◆ **TÂCHE À RÉALISER A**:
D'après l'extrait sur les haies, combien de nouveaux pépiniéristes faudrait-il installer ?

Entre autres conséquences, cela veut dire également de :

  • Multiplier par 30 ou 40 la production d’arbres et de graines (installation de 30.000 nouveaux pépiniéristes).
  • Investir massivement dans la recherche sur la création de haies à partir de semis d’arbres et arbustes.
  • Aller plus loin que simplement planter en généralisant les démarches de qualité de type « label haies » pour garantir la pérennité des aménagements réalisés.

Il est temps de sortir de l’amnésie environnementale dans laquelle nous sommes plongés, d’apprendre des conséquences de notre inaction de ces dernières décennies, et de porter un programme réellement ambitieux. Notre pays regorge d’expert.e.s (pépiniéristes, paysagistes, ingénieurs, agriculteurs, conseillers agricoles…) qui sont prêt.e.s à relever les défis d’aujourd’hui, pour peu qu’on leur en donne l’opportunité et les moyens.

◆ **DONNÉES AFFICHÉES**:
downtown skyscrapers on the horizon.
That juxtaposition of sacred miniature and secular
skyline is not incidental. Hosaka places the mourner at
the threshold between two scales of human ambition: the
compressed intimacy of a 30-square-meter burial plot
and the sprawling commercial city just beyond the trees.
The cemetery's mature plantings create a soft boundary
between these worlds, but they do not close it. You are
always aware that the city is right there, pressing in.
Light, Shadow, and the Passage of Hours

◆ **TÂCHE À RÉALISER B**:
Recopiez mot pour mot toutes les lignes de la rubrique « Données affichées » ci-dessus.

◆ **VOTRE RÉPONSE A**:
Il faudrait installer 30.000 nouveaux pépiniéristes.

◆ **VOTRE RÉPONSE B**:
downtown skyscrapers on the horizon.
That juxtaposition of sacred miniature and secular
skyline is not incidental. Hosaka places the mourner at
the threshold between two scales of human ambition: the
compressed intimacy of a 30-square-meter burial plot
and the sprawling commercial city just beyond the trees.
The cemetery's mature plantings create a soft boundary
between these worlds, but they do not close it. You are
always aware that the city is right there, pressing in.
Light, Shadow, and the Passage of Hours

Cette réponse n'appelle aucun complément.